Task requirements
Lay out as a numbered list the lines of the records starting at the line containing "ΣΥΝΔΙΟΡΓΑΝΩΤΕΣ" and ending at the line containing "Alphen aan den", with blank lines omitted. Leave the pictures out of the answer.

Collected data
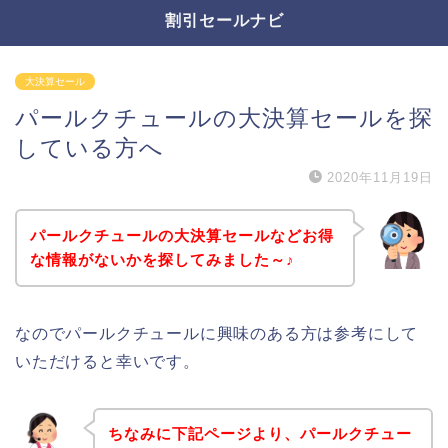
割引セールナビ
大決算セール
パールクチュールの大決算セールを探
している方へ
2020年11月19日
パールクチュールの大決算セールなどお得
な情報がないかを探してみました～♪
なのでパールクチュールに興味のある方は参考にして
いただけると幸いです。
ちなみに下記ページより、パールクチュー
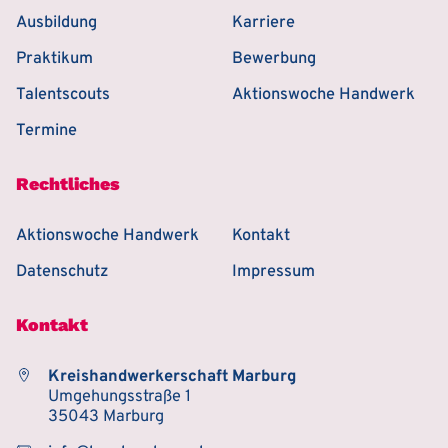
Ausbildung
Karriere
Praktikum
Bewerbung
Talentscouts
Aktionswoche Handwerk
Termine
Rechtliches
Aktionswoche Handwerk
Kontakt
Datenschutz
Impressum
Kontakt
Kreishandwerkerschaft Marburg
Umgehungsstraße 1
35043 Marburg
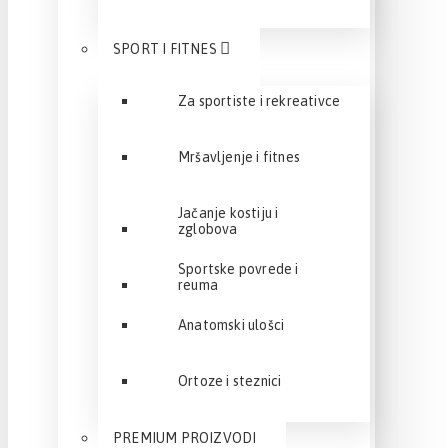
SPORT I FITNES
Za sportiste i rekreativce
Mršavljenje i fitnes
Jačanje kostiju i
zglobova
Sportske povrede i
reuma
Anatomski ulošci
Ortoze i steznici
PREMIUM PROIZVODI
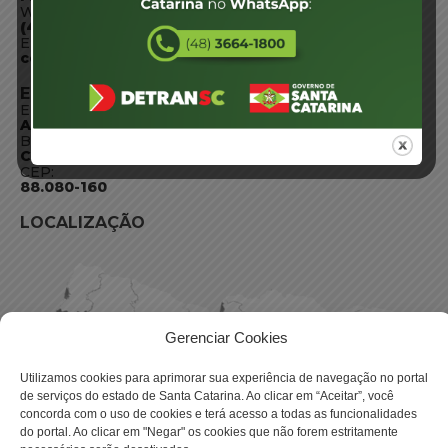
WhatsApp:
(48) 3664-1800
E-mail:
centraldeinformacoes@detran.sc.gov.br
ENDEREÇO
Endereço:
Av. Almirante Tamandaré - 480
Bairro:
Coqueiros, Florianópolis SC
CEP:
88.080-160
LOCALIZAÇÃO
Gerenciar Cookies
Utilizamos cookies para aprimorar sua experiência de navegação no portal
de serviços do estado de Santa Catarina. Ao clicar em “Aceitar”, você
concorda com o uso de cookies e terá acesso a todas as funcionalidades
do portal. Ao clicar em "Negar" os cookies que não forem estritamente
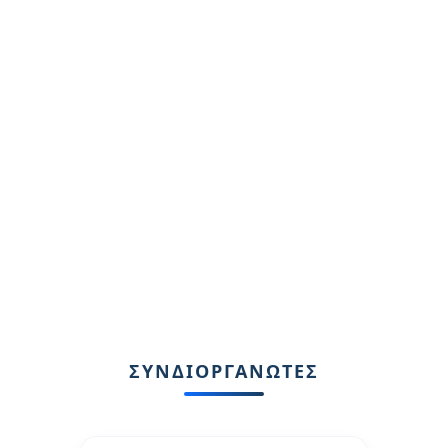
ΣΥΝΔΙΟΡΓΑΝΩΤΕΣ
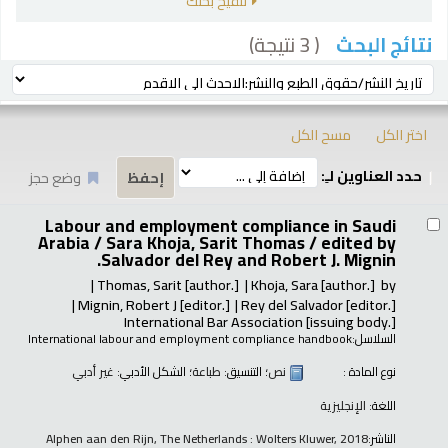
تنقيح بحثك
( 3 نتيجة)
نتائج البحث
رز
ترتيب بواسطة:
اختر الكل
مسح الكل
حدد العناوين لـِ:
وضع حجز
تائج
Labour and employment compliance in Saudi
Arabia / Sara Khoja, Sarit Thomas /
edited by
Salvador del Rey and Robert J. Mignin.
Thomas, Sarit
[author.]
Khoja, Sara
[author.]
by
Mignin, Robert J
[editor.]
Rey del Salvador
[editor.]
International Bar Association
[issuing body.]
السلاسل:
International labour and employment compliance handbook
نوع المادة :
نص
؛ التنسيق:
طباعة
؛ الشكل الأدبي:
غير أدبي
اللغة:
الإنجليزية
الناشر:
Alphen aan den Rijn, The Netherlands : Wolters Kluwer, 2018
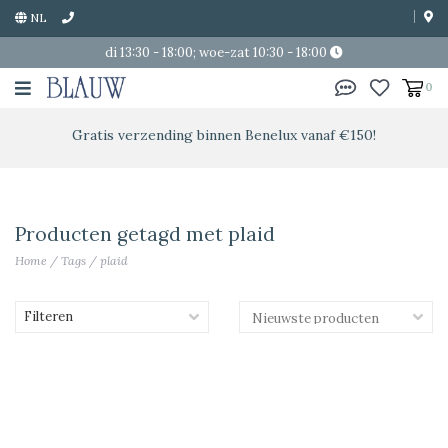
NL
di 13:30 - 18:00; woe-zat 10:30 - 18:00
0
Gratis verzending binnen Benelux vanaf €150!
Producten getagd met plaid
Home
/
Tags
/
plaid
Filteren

==

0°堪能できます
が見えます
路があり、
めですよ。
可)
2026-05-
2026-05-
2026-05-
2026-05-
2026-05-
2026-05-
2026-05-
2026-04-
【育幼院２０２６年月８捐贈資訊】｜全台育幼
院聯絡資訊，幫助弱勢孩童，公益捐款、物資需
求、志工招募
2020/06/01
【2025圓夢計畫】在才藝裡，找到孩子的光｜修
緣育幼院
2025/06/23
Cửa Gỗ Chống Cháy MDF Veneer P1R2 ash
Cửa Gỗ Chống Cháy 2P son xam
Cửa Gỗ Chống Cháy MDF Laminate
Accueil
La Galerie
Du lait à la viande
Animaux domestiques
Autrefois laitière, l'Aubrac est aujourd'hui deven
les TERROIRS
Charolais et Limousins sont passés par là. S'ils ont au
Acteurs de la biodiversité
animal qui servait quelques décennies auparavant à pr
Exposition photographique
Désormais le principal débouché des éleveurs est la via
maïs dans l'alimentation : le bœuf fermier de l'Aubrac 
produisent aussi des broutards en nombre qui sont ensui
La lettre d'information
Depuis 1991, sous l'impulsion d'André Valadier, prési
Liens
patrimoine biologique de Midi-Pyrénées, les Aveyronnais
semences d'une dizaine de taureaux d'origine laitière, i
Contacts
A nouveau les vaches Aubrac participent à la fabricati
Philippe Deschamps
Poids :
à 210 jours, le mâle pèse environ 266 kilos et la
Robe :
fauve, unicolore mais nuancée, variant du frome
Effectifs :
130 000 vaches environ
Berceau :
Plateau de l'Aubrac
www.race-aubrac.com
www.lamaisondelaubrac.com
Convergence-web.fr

==

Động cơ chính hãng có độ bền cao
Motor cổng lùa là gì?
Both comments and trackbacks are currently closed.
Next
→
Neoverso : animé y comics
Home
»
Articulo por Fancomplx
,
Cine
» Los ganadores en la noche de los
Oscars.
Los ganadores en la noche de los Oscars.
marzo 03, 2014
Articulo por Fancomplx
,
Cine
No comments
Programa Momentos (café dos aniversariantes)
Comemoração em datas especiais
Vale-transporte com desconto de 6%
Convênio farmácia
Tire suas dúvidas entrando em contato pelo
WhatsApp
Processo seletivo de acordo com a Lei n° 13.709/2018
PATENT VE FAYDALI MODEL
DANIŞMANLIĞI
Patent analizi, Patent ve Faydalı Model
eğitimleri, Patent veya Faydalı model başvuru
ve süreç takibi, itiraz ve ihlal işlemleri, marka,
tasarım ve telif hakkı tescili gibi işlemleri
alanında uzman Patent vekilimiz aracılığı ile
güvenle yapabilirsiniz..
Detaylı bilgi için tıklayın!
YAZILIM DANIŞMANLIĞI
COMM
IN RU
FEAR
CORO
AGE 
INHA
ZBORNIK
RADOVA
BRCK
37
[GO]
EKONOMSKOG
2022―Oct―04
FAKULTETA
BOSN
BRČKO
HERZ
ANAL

Exercise answer
1. ΣΥΝΔΙΟΡΓΑΝΩΤΕΣ
2. تنقيح بحثك
3. ( 3 نتيجة)
4. نتائج البحث
5. رز
6. ترتيب بواسطة:
7. اختر الكل
8. مسح الكل
9. حدد العناوين لـِ:
10. وضع حجز
11. تائج
12. Labour and employment compliance in Saudi
13. Arabia / Sara Khoja, Sarit Thomas /
14. edited by
15. Salvador del Rey and Robert J. Mignin.
16. Thomas, Sarit
17. [author.]
18. Khoja, Sara
19. [author.]
20. by
21. Mignin, Robert J
22. [editor.]
23. Rey del Salvador
24. [editor.]
25. International Bar Association
26. [issuing body.]
27. السلاسل:
28. International labour and employment compliance handbook
29. نوع المادة :
30. نص
31. ؛ التنسيق:
32. طباعة
33. ؛ الشكل الأدبي:
34. غير أدبي
35. اللغة:
36. الإنجليزية
37. الناشر:
38. Alphen aan den Rijn, The Netherlands : Wolters Kluwer, 2018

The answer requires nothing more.